A portfolio check-up includes looking at your investment goals, your risk tolerance, your time horizons per each investment, and how you are situated financially.

When you’re checking on your portfolio, there are a few tips to keep in mind that will help you make appropriate adjustments and end up maximizing your profits in the long run. Here are some top tips for portfolio checkups.
1. Check How Your Goals Are Aligned With Your Investment Journey
One way to check up on your investment goals is by using the SMART acronym. This means your goals are
Specific: Calculate your specific FIRE number.
Measurable: this will give you a measure of how far away you are from achieving financial independence.
Achievable: Is your goal achievable? If your expected annual expenses are based on your current budget, it should be.
Relevant: Take a look at your current situation. Is your FIRE number still relevant to your current situation? Will you still be living in the same way when you reach retirement?
Time-Based: How much time will it take to reach your FIRE goals based on these investments and their annual returns?
These are all vital things to consider when checking up on your investment portfolio and your FIRE goals.

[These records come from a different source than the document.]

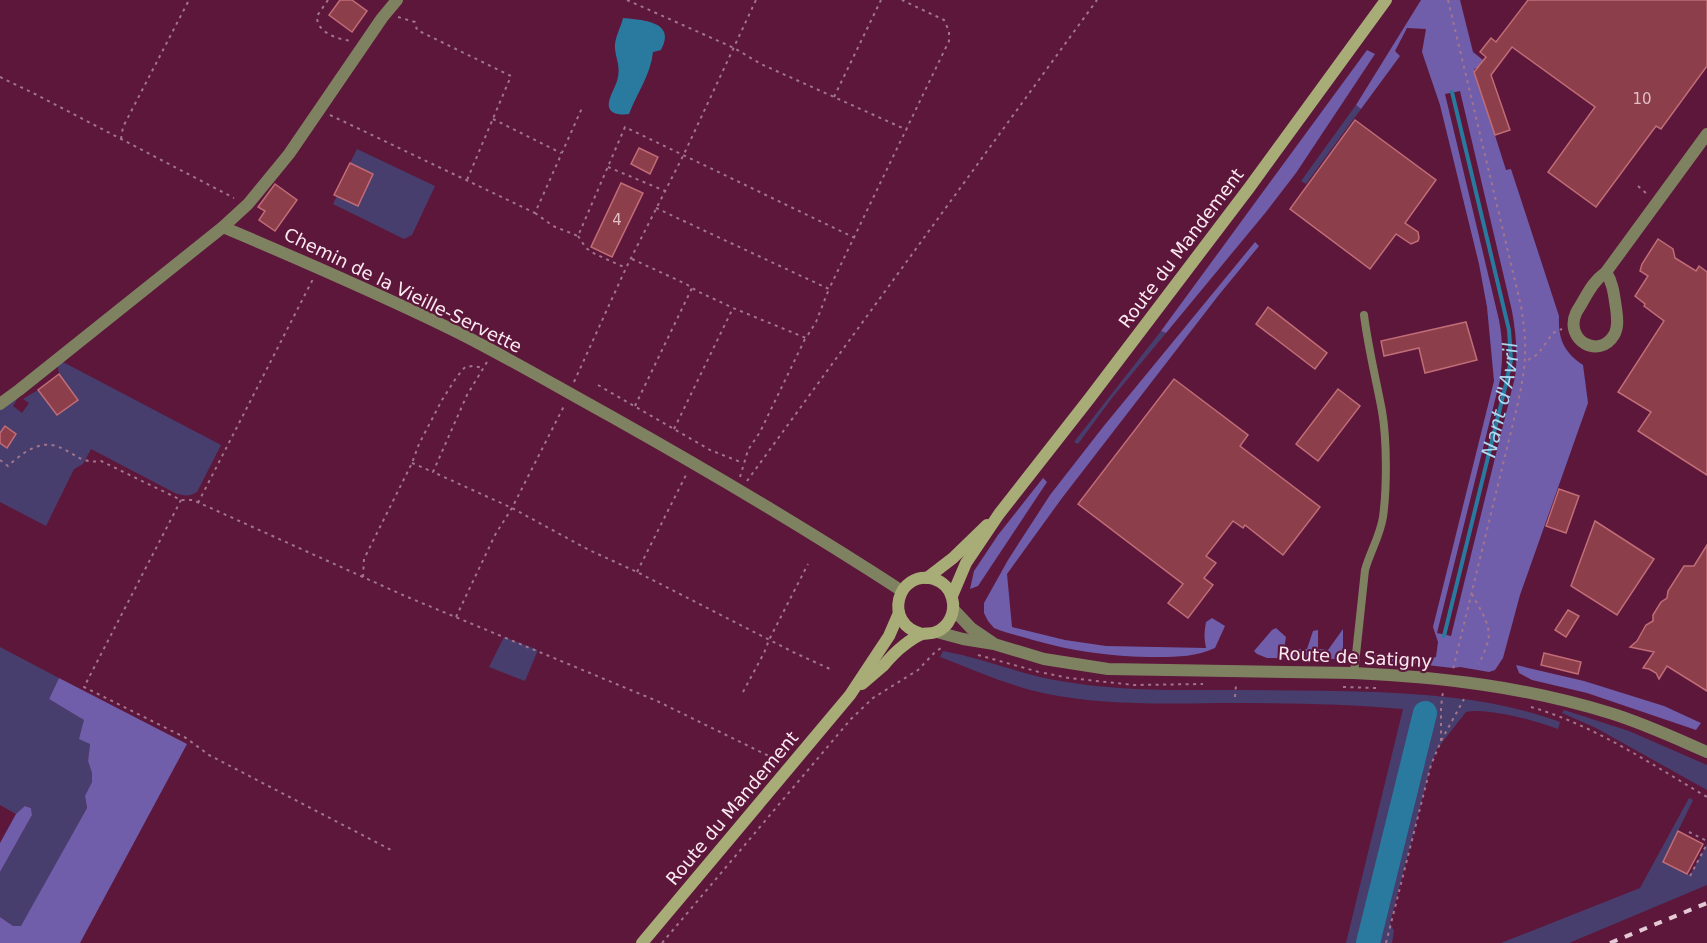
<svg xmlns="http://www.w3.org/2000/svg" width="1707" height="943" font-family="'DejaVu Sans',sans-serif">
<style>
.green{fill:#483e6d}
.forest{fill:#705eab;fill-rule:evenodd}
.water{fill:#2a7a9f}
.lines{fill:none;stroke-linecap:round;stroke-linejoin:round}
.stream{stroke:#2a7a9f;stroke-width:4}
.river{stroke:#2a7a9f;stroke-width:24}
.building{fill:#8c3e4a;stroke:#c06d77;stroke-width:1.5}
.path{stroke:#a3758c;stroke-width:2;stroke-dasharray:3 4.5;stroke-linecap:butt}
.service{stroke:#7f8261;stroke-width:8}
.minor{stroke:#7f8261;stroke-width:12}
.tertiary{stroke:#7f8261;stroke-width:12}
.secondary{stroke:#a8ac77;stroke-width:12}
.rail{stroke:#e4cad5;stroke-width:4;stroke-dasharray:8 8;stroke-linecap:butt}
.labels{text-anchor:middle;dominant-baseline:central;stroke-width:4.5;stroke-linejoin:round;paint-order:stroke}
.number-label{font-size:15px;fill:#e0bfc7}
.street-label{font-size:18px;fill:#fceaf1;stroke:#5c173b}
.water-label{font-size:20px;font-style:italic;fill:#aad8f1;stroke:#5c173b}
</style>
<rect width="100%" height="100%" fill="#5c173b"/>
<!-- green -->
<g class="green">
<path d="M1356 105 1361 109 1306 184 1301 181Z"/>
<path d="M357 149 435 186 412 235 404 239 333 204 337 196 358 206 373 174 350 163Z"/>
<path d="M1161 331 1166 333 1112 398 1078 444 1074 442Z"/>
<path d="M61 361 221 445 197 492C189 497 184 496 175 493L91 449 83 464 74 469 46 526 0 502V410L19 396 13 406 22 413 29 403 23 399 38 390 57 415 77 400 59 374 58 366Z"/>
<path d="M504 637 538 650 525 681 489 667Z"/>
<path d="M0 647 59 678 49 699 85 720 90 744 88 761 92 773V782L85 797 87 808 21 927 13 926 0 917V872L32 815 31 808 26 806 16 814 0 805Z"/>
<path d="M943 651C976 657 1008 669 1040 677 1071 684 1103 687 1135 689 1156 690 1178 690 1199 690 1258 690 1317 690 1376 692 1441 695 1499 700 1560 722L1558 729C1536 721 1487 707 1466 712L1437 749 1431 765 1390 923 1394 931 1392 943H1375L1433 711 1431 713 1418 710 1361 943H1346L1403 709C1341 703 1278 703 1216 703 1159 704 1099 705 1043 693 1007 685 974 670 940 657Z"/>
<path d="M1564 710 1629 731 1707 765V790L1596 728 1562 713Z"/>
<path d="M1689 798 1693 800 1663 862 1690 875 1707 844V885L1569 943H1501L1640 888Z"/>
</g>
<!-- forest -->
<g class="forest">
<path d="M1421 0H1460L1473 52 1483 60 1477 68 1474 69 1506 170 1511 169 1559 316C1558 339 1564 352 1583 365L1588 403 1520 595 1503 658 1495 670 1489 672 1460 667 1453 668 1373 659 1367 652 1428 659 1436 657 1438 642 1433 627 1494 381 1487 307 1479 264 1440 105 1422 52 1426 29 1407 28 1395 51 1400 56 1361 109 1356 105ZM1460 91 1512 311C1516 334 1518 354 1515 377L1451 636 1437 633 1500 380C1503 359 1503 341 1499 320L1445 94Z"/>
<path d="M1367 50 1375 54 1296 173 1266 212 1166 333 1161 331Z"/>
<path d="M1255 242 1259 246 1218 296 1062 498 1007 574 1012 627 1065 640 1106 646 1206 648C1204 637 1204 634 1206 622L1212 618 1225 626 1215 648C1193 658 1171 657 1147 657 1107 656 1072 651 1033 640 1020 636 1006 633 994 628L988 621 984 613V603L1008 560 1050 495 1103 427Z"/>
<path d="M1043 478 1047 482 978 586 970 589 974 571 998 535Z"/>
<path d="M1276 628 1286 637 1284 649H1307L1313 631 1318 630V649L1328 650 1343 629V655L1337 659 1267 658 1257 654 1254 651 1272 630Z"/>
<path d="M1516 665 1584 681 1664 706 1701 723 1696 730 1587 693 1532 680 1519 673Z"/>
<path d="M59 678 187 744 80 943H0V917L13 926H21L87 808 85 796 92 782V773L88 761 90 744 79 739 84 720 49 699Z"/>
<path d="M25 806 31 808 32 815 0 872V843L16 814Z"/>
</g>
<!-- water -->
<path class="water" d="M623 18C642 20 677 21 661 50L653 52C651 74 637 93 629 114 622 115 611 115 609 107 607 100 615 88 617 81 622 66 614 56 615 44 616 35 621 27 623 18Z"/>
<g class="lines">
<!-- stream -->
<path class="stream" id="s1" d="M1444 636 1506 384 1511 360 1509 330 1452 92"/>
<!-- river -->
<path class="river" d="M1368 943 1425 713"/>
</g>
<!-- building -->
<g class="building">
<path d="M340 0H352L367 11 352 32 329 15Z"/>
<path d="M1528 0H1707V66L1661 129 1656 126 1596 207 1548 172 1595 107 1512 47 1491 75 1510 130 1495 135 1474 72 1486 57 1480 52 1491 38 1496 42Z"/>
<path d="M1355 120 1436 180 1405 223 1418 232 1419 238 1418 241 1411 244 1396 234 1370 269 1290 209Z"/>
<path d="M639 148 658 157 650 174 631 164Z"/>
<path d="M350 163 373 174 358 206 334 195Z"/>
<path d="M621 183 643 193 612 257 591 247Z"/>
<path d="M275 184 297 200 275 231 259 220 265 211 258 207Z"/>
<path d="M1658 239 1673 249 1675 258 1696 271 1699 266 1707 272V475L1638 431 1651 412 1618 392 1664 321 1644 306 1645 304 1635 296 1648 276 1640 271 1642 264Z"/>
<path d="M1268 307 1327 353 1315 369 1256 324Z"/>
<path d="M1466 322 1477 360 1425 373 1419 348 1384 356 1381 341Z"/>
<path d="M59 374 78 400 57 415 38 390Z"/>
<path d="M1174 379 1248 435 1240 446 1320 507 1283 555 1245 525 1243 528 1233 521 1206 556 1216 563 1204 578 1213 585 1188 618 1168 603 1183 584 1078 504Z"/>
<path d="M1338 389 1360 406 1318 461 1296 444Z"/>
<path d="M5 426 16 434 7 448 0 443V433Z"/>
<path d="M1559 489 1579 496 1566 533 1546 526Z"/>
<path d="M1595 521 1654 559 1617 615 1571 586Z"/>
<path d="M1707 545V691L1667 666 1659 679 1656 673 1649 669 1643 668 1654 652 1630 647 1637 641 1646 625 1653 621V615L1661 602 1667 598 1668 591 1684 566H1694Z"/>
<path d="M1568 610 1579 616 1566 637 1555 630Z"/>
<path d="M1544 653 1581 662 1578 674 1541 665Z"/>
<path d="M1678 831 1703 844 1687 874 1663 862Z"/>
</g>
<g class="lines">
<!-- path -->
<g class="path">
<path d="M328 0 317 16C316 32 337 39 351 41"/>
<path d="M627 0 734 48 761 64 907 130"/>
<path d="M1448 0 1521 306C1528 348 1526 366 1517 407L1453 669"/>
<path d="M398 17 415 22 417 30 511 76 467 180"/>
<path d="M0 77 35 94 234 198"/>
<path d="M834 97 881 0"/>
<path d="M330 115 535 213 582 108"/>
<path d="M493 119 561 153"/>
<path d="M121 139 123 127 189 0"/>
<path d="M608 167 665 191"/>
<path d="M1638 186 1647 194"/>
<path d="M656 208 829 289 949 41V31L944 20 902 0"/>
<path d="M535 213 553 226 578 236 625 127 855 238"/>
<path d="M578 236 586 248 595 254 626 268"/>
<path d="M632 259 686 284 697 291 733 308 806 338 816 322 829 289"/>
<path d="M1528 360 1538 354 1553 333 1562 329"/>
<path d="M487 362 467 395 433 472 512 508 589 550 637 572 795 653 830 669"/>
<path d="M574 382 626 268 684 154 756 0"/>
<path d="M598 385 710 450 743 463"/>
<path d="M635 406 692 288"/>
<path d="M674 429 733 308"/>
<path d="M0 460 8 466C20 455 38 440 56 446 74 452 80 464 101 461L181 500H193L405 596 657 701 779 761"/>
<path d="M412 463 433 472"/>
<path d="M740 477 748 450 760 432 805 339"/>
<path d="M747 481 1097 0"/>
<path d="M181 500 84 687 186 738 209 755 393 851"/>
<path d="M198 503 313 279"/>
<path d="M637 572 687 473"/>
<path d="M363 577 364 559 412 463 419 444 442 400 456 378 465 367 473 366 483 368"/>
<path d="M1472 594C1479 608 1492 625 1488 641 1486 649 1482 657 1479 664"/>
<path d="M456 617 495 535 512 508 565 404"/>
<path d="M978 655 1039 672"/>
<path d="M1044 673 1069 678 1134 685 1203 684"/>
<path d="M1343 687 1377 688"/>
<path d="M743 692 764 653 769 640 808 564"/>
<path d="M1235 697 1236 685"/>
<path d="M1531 707C1594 725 1651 764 1707 797"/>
<path d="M1441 741V707L1443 691"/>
<path d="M1689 832 1707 841"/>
<path d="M1690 876 1707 844"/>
<path d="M662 943 851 719 873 698 918 670 936 651 943 647"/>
<path d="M1386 943 1431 765 1441 741 1464 699"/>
</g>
<!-- service -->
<path class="service" d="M1354 673 1365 570C1370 552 1380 536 1383 517 1387 488 1387 440 1382 411 1376 379 1368 347 1364 315"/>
<!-- minor -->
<g class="minor">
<path d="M223 227C301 260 379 294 455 331 509 358 561 389 614 418 712 473 808 530 902 591"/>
<path d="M1606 272C1613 283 1614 295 1616 308 1617 316 1619 327 1614 335 1599 360 1564 340 1576 313 1578 309 1581 305 1583 301 1590 289 1595 280 1606 272L1707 134"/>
<path d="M0 404 19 390 223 227 248 204 289 154 382 18 397 0"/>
</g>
<!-- tertiary -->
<g class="tertiary">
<path d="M953 609 971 628 993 643"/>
<path d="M937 632 963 639 994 644 1044 659 1108 669 1354 673C1441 677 1526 687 1610 713 1643 723 1675 738 1707 752"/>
</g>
<!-- secondary -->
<g class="secondary">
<path d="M927 578 953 558 987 525"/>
<path d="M952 596 966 563 999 514 1089 399 1249 188 1386 0"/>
<path d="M862 684C869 678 876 672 883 666 889 659 895 652 903 646 908 642 916 636 922 634 926 633 931 634 936 632 949 627 956 612 952 598 950 589 943 582 934 579 897 569 882 624 922 634"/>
<path d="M642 943 850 695 889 636 899 613"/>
</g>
<!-- rail -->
<path class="rail" d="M1610 943 1707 903"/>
</g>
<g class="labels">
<!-- number labels -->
<g class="number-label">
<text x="1642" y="99">10</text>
<text x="617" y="220">4</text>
</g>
<!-- street labels -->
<g class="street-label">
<text transform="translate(1181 248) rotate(-53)">Route du Mandement</text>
<text transform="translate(403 290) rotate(26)">Chemin de la Vieille-Servette</text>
<text transform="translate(1355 657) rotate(3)">Route de Satigny</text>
<text transform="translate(732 808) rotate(-50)">Route du Mandement</text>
</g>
<!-- water labels -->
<g class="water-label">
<text stroke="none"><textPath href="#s1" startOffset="243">Nant d'Avril</textPath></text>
</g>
</g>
</svg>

Using SMART is a good way to ensure you’re keeping up with your goals.
2. Reconsider Your Asset Allocations
It’s important to look at the asset allocations in your portfolio and consider whether you need to rebalance them. Your initial asset allocations relate to your current risk tolerance, but over time the stock market changes, and your asset allocations can shift. A big shift in the market can lead to your allocations being misaligned with your risk tolerance.
Rebalancing is an important part of investing for FIRE as it helps you to minimize risk and optimize returns, particularly as your portfolio grows and your allocations change. It is one of the primary reasons why the “set it and forget it” mentality isn’t always going to work.